Mint reached out to Kajaria Ceramics, which was unavailable for comment. Meanwhile, Somany Ceramics, Nitco, Asian Granito India, and Orient Bell did not respond to queries sent.

Flagging fuel supply

On 5 March, Somany Ceramics said that Sabarmati Gas informed it that R-LNG supplies have been severely impacted by the Middle East conflict and its effects on global energy markets.

Despite gas supply restrictions affecting its Kadi, Gujarat plant, Somany expects no material impact on operations.

On 6 March, Asian Granito said it faces temporary production disruptions due to fuel curbs but expects no significant overall impact.

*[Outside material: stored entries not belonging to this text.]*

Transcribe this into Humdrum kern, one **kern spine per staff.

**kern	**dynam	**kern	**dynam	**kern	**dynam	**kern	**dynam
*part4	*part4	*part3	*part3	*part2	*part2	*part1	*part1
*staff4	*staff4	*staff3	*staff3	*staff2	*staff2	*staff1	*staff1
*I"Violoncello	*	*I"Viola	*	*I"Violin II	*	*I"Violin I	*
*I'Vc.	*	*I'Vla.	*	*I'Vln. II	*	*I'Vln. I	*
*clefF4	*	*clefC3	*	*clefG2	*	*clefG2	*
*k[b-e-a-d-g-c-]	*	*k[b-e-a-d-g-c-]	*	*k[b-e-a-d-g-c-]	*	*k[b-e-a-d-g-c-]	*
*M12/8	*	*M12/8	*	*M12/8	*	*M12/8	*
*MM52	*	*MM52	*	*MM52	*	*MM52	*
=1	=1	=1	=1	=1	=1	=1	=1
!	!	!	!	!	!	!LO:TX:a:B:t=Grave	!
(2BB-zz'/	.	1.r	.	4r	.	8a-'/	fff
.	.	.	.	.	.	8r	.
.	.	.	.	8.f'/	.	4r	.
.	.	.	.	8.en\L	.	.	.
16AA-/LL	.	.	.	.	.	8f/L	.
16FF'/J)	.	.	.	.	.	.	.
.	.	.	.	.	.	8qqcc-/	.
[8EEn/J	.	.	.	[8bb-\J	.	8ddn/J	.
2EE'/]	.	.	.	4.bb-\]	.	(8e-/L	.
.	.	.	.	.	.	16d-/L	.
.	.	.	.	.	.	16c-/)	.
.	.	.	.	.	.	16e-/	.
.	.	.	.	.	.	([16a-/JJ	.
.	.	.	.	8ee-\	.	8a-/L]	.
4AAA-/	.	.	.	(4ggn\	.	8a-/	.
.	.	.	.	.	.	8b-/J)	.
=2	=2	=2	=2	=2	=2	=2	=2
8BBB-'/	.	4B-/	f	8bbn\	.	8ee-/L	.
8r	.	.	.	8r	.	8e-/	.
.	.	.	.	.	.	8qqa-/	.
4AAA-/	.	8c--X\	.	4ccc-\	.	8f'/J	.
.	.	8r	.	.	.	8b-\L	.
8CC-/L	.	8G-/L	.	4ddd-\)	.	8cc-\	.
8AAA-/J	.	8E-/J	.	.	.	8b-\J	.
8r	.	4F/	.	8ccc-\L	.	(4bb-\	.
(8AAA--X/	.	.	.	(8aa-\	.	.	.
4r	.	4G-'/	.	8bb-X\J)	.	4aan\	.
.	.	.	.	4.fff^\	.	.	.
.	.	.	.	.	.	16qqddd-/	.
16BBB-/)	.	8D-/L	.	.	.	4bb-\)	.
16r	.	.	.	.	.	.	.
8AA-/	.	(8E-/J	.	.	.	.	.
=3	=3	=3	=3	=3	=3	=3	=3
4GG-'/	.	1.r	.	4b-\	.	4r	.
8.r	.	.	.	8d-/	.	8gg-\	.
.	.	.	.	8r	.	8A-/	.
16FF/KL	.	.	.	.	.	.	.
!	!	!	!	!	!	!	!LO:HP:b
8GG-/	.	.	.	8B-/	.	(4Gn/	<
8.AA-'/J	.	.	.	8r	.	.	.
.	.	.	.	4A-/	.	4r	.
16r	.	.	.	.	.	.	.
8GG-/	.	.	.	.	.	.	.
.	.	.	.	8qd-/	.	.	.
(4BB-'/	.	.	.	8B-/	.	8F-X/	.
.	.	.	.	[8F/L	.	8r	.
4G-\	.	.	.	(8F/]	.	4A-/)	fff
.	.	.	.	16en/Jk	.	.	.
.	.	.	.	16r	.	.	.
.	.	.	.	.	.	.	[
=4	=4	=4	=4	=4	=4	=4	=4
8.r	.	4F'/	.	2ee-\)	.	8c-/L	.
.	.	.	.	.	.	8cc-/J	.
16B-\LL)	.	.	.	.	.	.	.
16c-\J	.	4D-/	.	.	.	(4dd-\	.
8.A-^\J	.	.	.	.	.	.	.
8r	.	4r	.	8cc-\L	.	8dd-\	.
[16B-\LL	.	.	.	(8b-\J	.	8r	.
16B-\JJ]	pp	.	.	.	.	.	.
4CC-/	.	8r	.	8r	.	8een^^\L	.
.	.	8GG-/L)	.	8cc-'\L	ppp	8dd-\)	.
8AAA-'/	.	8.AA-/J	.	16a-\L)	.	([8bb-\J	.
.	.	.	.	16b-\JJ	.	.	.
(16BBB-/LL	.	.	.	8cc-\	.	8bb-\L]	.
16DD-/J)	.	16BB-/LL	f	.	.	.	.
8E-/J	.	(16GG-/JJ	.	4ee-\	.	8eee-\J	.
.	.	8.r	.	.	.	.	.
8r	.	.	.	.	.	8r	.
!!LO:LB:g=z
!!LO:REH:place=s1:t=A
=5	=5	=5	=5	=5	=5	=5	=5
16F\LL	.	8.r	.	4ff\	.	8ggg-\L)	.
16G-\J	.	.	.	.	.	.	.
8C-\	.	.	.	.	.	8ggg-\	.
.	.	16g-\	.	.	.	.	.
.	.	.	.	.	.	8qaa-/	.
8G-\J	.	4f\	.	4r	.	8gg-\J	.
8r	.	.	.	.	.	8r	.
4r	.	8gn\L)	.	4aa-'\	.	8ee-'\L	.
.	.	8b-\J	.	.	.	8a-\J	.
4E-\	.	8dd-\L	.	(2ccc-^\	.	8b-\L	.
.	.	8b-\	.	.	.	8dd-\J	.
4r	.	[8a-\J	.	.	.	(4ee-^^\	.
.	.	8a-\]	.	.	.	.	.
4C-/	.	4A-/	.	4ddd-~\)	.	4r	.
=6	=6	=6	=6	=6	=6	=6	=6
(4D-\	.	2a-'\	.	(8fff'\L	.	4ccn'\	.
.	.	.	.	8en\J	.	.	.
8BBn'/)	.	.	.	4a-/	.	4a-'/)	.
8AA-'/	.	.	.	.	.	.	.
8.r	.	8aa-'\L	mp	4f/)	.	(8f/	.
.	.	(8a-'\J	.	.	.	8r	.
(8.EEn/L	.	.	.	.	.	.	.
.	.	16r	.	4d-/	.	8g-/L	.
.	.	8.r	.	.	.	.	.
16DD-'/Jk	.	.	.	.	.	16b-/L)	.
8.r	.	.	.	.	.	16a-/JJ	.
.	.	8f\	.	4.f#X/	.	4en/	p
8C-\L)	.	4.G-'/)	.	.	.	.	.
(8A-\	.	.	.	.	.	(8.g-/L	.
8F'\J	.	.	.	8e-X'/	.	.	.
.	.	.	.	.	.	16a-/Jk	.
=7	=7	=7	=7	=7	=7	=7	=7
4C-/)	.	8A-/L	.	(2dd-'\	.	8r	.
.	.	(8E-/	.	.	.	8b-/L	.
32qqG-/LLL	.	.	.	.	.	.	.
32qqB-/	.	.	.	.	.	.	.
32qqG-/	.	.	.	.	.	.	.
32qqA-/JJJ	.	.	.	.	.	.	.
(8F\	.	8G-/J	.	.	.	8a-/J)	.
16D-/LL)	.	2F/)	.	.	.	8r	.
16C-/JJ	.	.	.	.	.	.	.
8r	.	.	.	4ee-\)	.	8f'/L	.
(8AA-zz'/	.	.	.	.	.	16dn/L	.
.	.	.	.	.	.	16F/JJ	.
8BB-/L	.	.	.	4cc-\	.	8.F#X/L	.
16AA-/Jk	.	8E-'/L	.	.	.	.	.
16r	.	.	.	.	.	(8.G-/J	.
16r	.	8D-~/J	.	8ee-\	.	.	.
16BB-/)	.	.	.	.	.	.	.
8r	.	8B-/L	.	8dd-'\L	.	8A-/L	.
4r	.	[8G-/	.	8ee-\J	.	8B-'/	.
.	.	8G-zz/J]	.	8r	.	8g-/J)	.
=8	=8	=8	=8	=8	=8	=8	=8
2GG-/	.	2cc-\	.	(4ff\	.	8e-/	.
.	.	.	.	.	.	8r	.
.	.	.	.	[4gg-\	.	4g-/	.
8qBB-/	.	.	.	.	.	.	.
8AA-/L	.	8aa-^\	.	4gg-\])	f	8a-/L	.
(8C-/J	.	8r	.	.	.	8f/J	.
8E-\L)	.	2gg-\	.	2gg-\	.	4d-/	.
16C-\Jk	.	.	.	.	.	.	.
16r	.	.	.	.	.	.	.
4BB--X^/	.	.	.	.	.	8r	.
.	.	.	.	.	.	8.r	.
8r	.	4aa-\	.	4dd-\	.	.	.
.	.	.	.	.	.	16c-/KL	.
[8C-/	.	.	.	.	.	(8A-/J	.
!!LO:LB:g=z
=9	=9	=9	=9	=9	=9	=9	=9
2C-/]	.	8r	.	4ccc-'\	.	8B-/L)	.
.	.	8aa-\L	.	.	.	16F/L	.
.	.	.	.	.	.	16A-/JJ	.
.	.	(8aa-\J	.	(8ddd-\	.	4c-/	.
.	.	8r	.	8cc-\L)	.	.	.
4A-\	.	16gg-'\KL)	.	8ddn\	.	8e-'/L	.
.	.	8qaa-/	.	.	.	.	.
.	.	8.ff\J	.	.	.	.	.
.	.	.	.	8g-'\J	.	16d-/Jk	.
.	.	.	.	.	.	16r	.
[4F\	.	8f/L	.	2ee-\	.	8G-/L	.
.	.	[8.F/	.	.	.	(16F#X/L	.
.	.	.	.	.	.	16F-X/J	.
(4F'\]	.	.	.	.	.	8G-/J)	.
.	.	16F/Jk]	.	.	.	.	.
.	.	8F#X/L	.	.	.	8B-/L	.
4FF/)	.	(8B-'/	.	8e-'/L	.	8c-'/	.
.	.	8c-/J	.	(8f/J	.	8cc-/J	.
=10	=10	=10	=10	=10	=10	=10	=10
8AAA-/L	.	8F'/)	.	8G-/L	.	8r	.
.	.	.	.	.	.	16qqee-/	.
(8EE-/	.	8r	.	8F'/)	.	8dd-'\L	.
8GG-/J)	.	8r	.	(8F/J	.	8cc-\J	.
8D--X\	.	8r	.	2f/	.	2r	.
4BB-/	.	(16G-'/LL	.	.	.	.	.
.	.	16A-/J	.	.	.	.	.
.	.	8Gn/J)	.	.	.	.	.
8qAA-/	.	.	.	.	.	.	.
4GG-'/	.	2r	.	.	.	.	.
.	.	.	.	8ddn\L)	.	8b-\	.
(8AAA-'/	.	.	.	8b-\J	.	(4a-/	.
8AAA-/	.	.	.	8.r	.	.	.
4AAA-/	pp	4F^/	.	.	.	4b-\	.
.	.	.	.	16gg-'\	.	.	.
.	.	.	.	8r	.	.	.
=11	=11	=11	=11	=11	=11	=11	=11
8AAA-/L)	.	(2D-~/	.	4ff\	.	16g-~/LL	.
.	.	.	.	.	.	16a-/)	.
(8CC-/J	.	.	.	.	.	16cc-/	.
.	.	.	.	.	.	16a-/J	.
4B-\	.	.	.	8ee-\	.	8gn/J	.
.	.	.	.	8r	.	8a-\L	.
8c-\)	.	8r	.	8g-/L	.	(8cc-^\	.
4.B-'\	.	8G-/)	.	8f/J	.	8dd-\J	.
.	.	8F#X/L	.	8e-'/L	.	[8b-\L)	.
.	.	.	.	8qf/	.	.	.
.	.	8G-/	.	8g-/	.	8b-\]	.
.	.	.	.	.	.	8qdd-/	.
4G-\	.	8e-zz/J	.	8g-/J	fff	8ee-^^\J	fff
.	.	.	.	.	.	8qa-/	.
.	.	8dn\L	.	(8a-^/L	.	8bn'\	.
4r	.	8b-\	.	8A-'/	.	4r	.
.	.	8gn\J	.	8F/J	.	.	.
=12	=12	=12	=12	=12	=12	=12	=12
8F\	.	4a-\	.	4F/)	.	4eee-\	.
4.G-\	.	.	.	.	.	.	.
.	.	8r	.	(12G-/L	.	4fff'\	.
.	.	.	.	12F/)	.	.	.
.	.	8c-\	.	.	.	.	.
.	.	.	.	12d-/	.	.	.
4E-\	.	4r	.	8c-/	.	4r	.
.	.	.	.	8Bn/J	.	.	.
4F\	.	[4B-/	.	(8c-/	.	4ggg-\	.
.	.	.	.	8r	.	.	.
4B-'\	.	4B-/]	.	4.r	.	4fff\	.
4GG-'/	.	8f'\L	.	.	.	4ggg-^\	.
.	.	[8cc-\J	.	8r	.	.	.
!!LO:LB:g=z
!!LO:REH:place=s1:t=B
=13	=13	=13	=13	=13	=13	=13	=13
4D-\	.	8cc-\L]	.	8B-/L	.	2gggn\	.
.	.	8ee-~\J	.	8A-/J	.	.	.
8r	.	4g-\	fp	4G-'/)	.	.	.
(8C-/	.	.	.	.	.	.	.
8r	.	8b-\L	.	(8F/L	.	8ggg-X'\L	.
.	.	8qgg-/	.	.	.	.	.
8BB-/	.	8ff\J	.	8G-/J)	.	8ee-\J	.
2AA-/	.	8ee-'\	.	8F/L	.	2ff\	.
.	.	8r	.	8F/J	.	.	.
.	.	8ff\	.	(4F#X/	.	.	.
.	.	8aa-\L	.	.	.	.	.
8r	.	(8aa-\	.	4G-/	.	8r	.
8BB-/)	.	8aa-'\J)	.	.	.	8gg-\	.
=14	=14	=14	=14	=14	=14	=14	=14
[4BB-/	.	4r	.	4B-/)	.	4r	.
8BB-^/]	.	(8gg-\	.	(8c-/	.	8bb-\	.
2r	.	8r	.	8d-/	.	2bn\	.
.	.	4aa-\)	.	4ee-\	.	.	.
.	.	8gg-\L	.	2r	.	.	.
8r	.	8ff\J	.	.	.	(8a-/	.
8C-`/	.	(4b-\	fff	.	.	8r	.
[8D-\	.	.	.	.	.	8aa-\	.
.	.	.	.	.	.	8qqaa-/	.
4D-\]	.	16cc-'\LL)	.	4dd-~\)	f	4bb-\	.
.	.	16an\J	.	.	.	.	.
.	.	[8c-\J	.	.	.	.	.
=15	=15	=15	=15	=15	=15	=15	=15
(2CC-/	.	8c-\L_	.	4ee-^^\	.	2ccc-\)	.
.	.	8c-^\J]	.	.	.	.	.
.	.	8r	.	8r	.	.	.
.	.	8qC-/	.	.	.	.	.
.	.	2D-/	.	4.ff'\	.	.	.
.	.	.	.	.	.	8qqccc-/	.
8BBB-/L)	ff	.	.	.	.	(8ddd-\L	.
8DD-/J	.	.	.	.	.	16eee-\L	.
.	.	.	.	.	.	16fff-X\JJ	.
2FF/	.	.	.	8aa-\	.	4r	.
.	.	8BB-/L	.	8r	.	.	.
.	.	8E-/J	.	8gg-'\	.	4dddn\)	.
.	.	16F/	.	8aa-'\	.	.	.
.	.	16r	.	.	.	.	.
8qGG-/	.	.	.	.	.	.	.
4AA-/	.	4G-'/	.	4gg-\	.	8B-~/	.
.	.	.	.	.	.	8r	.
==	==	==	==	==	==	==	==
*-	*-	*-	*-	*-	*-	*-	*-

Several sectors reliant on natural gas or LPG are beginning to see operational disruptions, said JM Financial Institutional Securities on 10 March. “Ceramic manufacturers have already faced supply curtailments, with some factories expected to operate for only 10–15 days at current gas availability levels.”

Key Takeaways
  • US–Iran tensions have increased the cost of natural gas and propane.
  • Morbi's ceramic cluster faces massive production shutdowns due to fuel shortages.
  • Listed tile makers face potential earnings downgrades if supply disruptions persist.
  • Mutual funds have trimmed their exposure to major ceramic tile manufacturers.
  • New trade deals with the UK, Oman, and the European Union promise long-term growth.